▶ To-do list:
1. According to the Phantom Girl article, who created the character?
2. Please reproduce the Phantom Girl article word for word between "Phantom Girl (Tinya" and "by Mika Abdalla.", inclusive.
3. Render this sentence from the Phantom Girl article in Spanish: "Sometime thereafter, Phantom Girl is thought to have been killed in a shuttle accident."

Phantom Girl (Tinya Wazzo) is a superhero appearing in books published by DC Comics, and is a member of the Legion of Super-Heroes in the 30th and 31st centuries. In post-Zero Hour continuity, she is known as Apparition. She has the power to turn intangible, allowing her to phase through solid objects, as do all other natives of her home planet, Bgztl. Her mother is Winema Wazzo, who is a member of the United Planets and is its president in post-Zero Hour continuity. Tinya’s ancestor Linnya Wazzo appears in DC’s New Age of Heroes, in the Terrifics.

Tinya Wazzo, reimagined as a metahuman, appears in the eighth season of The CW Arrowverse television series The Flash, portrayed by Mika Abdalla.

Publication history
Phantom Girl first appeared in Action Comics #276, and was created by Jerry Siegel and Jim Mooney.

Fictional character biography

Pre-Crisis
In the original pre-Crisis continuity, Phantom Girl is the fifth member to join the Legion and is a native of Bgztl, a planet that exists in the 4th Dimension. Like other Bgztlians, Phantom Girl has the ability to phase out of reality and become intangible. Initially appearing along with Triplicate Girl and Saturn Girl in Action Comics #276 in the story "Supergirl's Three Super Girl-Friends", her first costume consisted of white tights and a white cape with a stylized P on the chest. Phantom Girl's powers serve her well as member of the Legion's Espionage Squad, and she is involved romantically with fellow Legionnaire Ultra Boy for many years. In this continuity, she has a brother, Gmya Wazzo. Her parents are Byzjn and Winema.

Five-Year Gap
Following the Magic Wars, Earth falls under the covert control of the Dominators, and withdraws from the United Planets. Sometime thereafter, Phantom Girl is thought to have been killed in a shuttle accident. In reality, the time sorceress Glorith sends her to the 20th century where she is stripped of her memory of her true identity. She assumes the name Phase and joins the interstellar law enforcement agency, L.E.G.I.O.N..

A few years later, the members of the Dominators' highly classified "Batch SW6" escape captivity. It is first thought that the Batch SW6 are a group of teenage Legionnaire clones, created from samples taken just prior to Ferro Lad's death at the hands of the Sun-Eater. Later, they are revealed to be time-paradox duplicates, every bit as legitimate as their older counterparts. The Batch SW6 version of Tinya Wazzo eventually assumes the codename Apparition.

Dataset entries
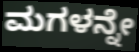
ಮಗಳನ್ನೇ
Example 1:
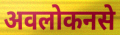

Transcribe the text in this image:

अवलोकनसे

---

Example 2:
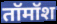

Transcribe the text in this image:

तॉमॉश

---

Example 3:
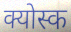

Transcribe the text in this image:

क्योस्क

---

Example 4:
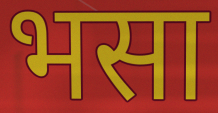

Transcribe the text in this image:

भसा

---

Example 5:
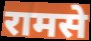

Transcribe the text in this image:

रामसे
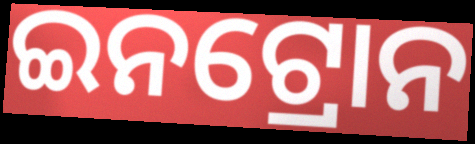
ଇନଟ୍ରୋନ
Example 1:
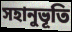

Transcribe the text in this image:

সহানুভূতি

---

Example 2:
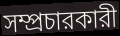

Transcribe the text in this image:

সম্প্রচারকারী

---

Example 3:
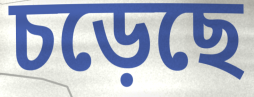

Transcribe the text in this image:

চড়েছে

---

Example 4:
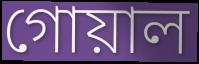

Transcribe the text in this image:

গোয়াল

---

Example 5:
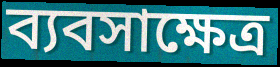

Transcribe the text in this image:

ব্যবসাক্ষেত্র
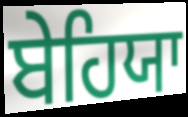
ਬੇਹਿਯਾ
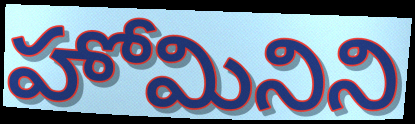
హోమినిని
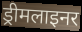
ड्रीमलाइनर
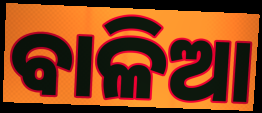
ବାଳିଆ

▶ The answers:
1. Jerry Siegel and Jim Mooney.

2.
Phantom Girl (Tinya Wazzo) is a superhero appearing in books published by DC Comics, and is a member of the Legion of Super-Heroes in the 30th and 31st centuries. In post-Zero Hour continuity, she is known as Apparition. She has the power to turn intangible, allowing her to phase through solid objects, as do all other natives of her home planet, Bgztl. Her mother is Winema Wazzo, who is a member of the United Planets and is its president in post-Zero Hour continuity. Tinya’s ancestor Linnya Wazzo appears in DC’s New Age of Heroes, in the Terrifics.

Tinya Wazzo, reimagined as a metahuman, appears in the eighth season of The CW Arrowverse television series The Flash, portrayed by Mika Abdalla.

3. Algún tiempo después, se cree que Phantom Girl murió en un accidente de lanzadera.